Words from Phil Rowley, a member of the former Gladstone museum trust, a former chairman of the Friends of Gladstone and a regular and long-serving volunteer at the museum.
Stoke-on-Trent City Council recently published its budget proposals for the next couple of years.
One of these reads as follows “Restructure and review the Museums, Culture and Tourism services and associated teams to provide an overall structure that can manage museums and cultural activity and promote this as part of the tourism offer. ….” (my emphasis). More detail is also given “…. – a review of the operating model at Gladstone Pottery Museum, there will be fewer hands-on activities for visitors but more space will be provided for self-employed artists to work”.
The proposals would involve the museum’s demonstrators becoming self-employed – a ludicrous idea as they all only work part-time. It has also been suggested that individual craft potters could work for themselves at the museum.

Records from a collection

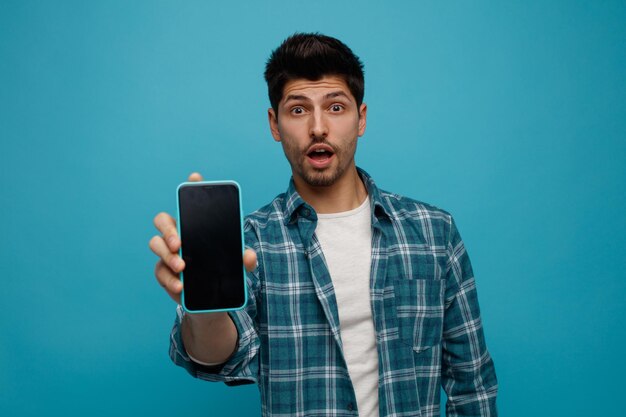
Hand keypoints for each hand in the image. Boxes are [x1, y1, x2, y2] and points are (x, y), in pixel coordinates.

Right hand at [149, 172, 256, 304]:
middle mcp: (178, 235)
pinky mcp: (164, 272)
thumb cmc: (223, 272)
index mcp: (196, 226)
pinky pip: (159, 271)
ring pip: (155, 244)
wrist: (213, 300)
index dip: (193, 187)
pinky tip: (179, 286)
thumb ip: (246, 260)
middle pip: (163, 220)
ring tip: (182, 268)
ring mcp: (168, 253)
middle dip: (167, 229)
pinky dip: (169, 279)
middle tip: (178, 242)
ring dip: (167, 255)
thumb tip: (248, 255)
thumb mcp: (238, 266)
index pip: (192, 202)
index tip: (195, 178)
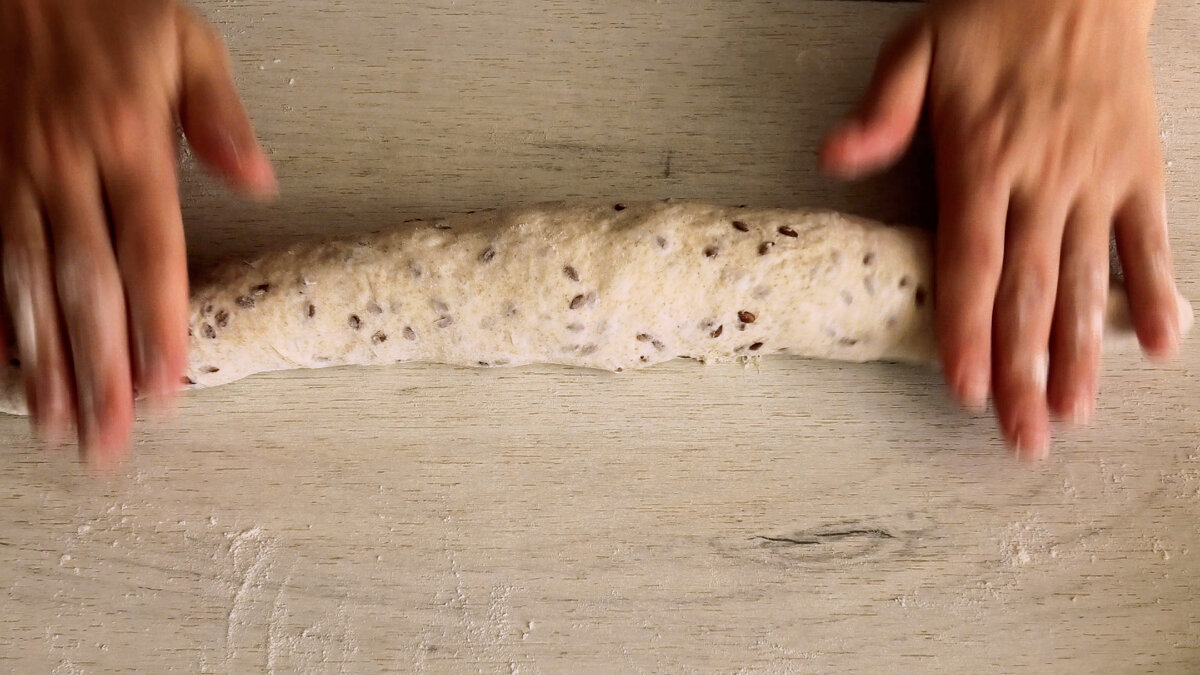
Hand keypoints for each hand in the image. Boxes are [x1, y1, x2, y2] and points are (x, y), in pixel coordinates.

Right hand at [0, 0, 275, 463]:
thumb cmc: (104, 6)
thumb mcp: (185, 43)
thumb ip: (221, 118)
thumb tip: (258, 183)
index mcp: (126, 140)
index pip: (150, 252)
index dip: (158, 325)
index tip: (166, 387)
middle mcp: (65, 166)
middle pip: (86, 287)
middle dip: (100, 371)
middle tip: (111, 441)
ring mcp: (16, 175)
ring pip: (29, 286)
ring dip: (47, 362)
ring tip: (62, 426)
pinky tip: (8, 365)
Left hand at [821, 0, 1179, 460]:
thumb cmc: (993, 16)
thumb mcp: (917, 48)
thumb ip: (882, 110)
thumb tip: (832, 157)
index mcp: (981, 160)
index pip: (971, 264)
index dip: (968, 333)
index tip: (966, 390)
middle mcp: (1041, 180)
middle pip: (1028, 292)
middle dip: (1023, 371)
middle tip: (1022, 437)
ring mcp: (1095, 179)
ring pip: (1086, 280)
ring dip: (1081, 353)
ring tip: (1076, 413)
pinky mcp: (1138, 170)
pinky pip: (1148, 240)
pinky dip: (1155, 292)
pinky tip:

▶ **Requirement A**:
According to the Gladstone museum text, why is the proposal that the museum's demonstrators become self-employed described as ludicrous?
▶ **Requirement B**:
Rewrite the passage of the Gladstone museum text starting at "Stoke-on-Trent City Council" and ending at "themselves at the museum.", substituting "freelance" for "self-employed".

▶ **Answer box A**:
The proposal is called ludicrous because the demonstrators all work only part-time.

▶ **Answer box B**:
Stoke-on-Trent City Council recently published its budget proposals for the next couple of years.
One of these reads as follows “Restructure and review the Museums, Culture and Tourism services and associated teams to provide an overall structure that can manage museums and cultural activity and promote this as part of the tourism offer. ….” (my emphasis). More detail is also given “…. – a review of the operating model at Gladstone Pottery Museum, there will be fewer hands-on activities for visitors but more space will be provided for freelance artists to work”.
The proposals would involve the museum’s demonstrators becoming freelance – a ludicrous idea as they all only work part-time. It has also been suggested that individual craft potters could work for themselves at the museum.